§ What to do
Copy these lines word for word, starting with the very first one and ending with the line that contains "text_box * fecho", including both of those.

§ Data extract

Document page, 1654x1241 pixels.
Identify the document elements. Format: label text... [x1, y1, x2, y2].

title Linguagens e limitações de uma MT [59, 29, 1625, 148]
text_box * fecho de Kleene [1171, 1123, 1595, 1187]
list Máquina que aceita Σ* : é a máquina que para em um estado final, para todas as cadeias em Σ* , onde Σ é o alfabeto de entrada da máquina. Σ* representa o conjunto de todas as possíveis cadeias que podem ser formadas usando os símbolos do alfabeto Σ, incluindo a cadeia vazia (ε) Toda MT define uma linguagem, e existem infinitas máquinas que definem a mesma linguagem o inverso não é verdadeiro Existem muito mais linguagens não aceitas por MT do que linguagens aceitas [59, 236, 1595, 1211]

§ Expected answer
Document page, 1654x1241 pixels.
Identify the document elements. Format: label text... [x1, y1, x2, y2].

title Linguagens e limitações de uma MT [59, 29, 1625, 148]
text_box * fecho de Kleene [1171, 1123, 1595, 1187]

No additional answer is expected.